## WHAT YOU ARE ASKED TO DO
Your answer must be the lines of the material below, exactly as written, from its first line through the line with "Kalon, the market", and no pictures.

[[ DATA open ]]

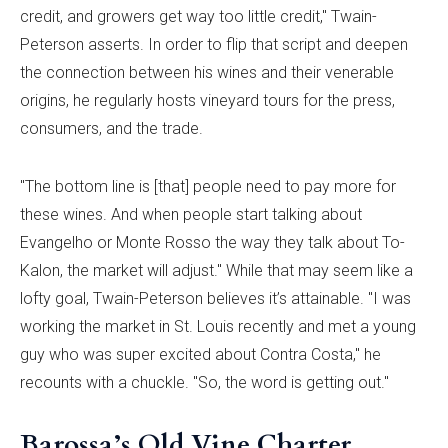
credit, and growers get way too little credit," Twain-
Peterson asserts. In order to flip that script and deepen
the connection between his wines and their venerable
origins, he regularly hosts vineyard tours for the press,
consumers, and the trade.
"The bottom line is [that] people need to pay more for
these wines. And when people start talking about
Evangelho or Monte Rosso the way they talk about To-
Kalon, the market will adjust." While that may seem like a
lofty goal, Twain-Peterson believes it’s attainable. "I was
working the market in St. Louis recently and met a young
guy who was super excited about Contra Costa," he
recounts with a chuckle. "So, the word is getting out."
Barossa’s Old Vine Charter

[[ DATA closed ]]

## EXPECTED OUTPUT
credit, and growers get way too little credit," Twain-
Peterson asserts. In order to flip that script and deepen
the connection between his wines and their venerable
origins, he regularly hosts vineyard tours for the press,
consumers, and the trade.
"The bottom line is [that] people need to pay more for
these wines. And when people start talking about
Evangelho or Monte Rosso the way they talk about To-
Kalon, the market will adjust." While that may seem like a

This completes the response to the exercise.